Gladys dabbed at her eyes with a handkerchief. “I don’t know why I bothered with this—you’re both tearing it apart.”
Cynthia instantly moved towards her and put her arm round her shoulder. “That’s why we put our team together, isn’t it? Three brains are better than one.”
“That’s right.” George’s beard draped briefly on to the table as he got up. “Without you we wouldn’t have had the draft—have to start somewhere.”
They both looked at Gladys, who eventually raised her eyes towards them and nodded in the act of stowing her handkerchief away.
“That’s more like it,” said Cynthia cheerfully. “Now, if you get the final version done and stick it in an envelope, I have first-class stamps and I’ll deal with it. You can put my name on the bottom of it if you like and my email at the top.
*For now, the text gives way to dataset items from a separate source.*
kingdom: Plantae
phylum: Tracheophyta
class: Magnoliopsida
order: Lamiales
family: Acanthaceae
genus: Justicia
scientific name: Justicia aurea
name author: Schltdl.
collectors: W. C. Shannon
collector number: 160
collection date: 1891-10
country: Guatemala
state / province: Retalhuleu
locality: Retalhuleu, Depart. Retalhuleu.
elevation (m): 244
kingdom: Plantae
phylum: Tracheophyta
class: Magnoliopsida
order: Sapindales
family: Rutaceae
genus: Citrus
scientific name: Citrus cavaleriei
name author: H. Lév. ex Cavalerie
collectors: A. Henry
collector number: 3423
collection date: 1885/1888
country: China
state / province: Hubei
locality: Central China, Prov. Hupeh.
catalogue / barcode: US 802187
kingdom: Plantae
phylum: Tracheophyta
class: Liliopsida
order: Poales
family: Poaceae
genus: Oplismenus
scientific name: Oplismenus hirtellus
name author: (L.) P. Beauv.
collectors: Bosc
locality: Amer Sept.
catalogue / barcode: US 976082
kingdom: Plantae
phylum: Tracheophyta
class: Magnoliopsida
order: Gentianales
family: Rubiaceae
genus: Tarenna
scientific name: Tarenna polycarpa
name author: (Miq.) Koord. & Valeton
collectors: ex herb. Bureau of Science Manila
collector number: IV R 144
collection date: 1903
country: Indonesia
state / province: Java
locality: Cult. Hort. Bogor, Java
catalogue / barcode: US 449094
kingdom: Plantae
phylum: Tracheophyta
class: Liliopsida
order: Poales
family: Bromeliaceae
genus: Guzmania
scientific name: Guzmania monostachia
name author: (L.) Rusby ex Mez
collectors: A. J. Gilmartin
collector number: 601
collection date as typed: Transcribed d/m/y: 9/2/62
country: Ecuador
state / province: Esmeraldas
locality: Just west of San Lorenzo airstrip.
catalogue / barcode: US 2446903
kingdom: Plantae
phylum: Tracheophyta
That would be a really fair division of labour.”
“All right—I’ll give you the finished version to sign.”
“Fine—let me know when you’re done.”
“You know, you could just put the letter in the main hall box for pick-up tomorrow,” George suggested as they stood on Cynthia’s doorstep watching Gladys scurry away. “It would save you having to go out.” He took a glance up at the gradually darkening skies above them. “And we might still have a reply before the next brandy night.”
Cynthia squared herself. “No,” she answered. “Having put the effort in, I want to send it off today.”
It wasn’t long before Gladys tapped on the door with the envelope in her hand. “Do you want me to come with you dear—to the post office, I mean?”
Cynthia shook her head. “This was my part of the deal. I’ll do it.”
It was about a fifteen-minute journey by car to the post office. Cynthia parked carefully between the white lines in the nearby carpark, remembering to take a ticket from the machine, which she positioned in the centre of the dashboard. As she slipped the letter equally carefully into the box after noting that she had made the last collection for the day, she wondered when they might receive a reply. Would it really be in time for the next brandy session as George hoped? Probably there’ll never be a reply, she said to herself. She could think of at least ten reasons why that might be the case. However, she thought on the way back to the car, at least it gave us an objective for a couple of days.
It was always a relief to drive back into the Village and see the gates close behind her. Cynthia smiled. She would have good news to impart over dinner—the letter was on its way.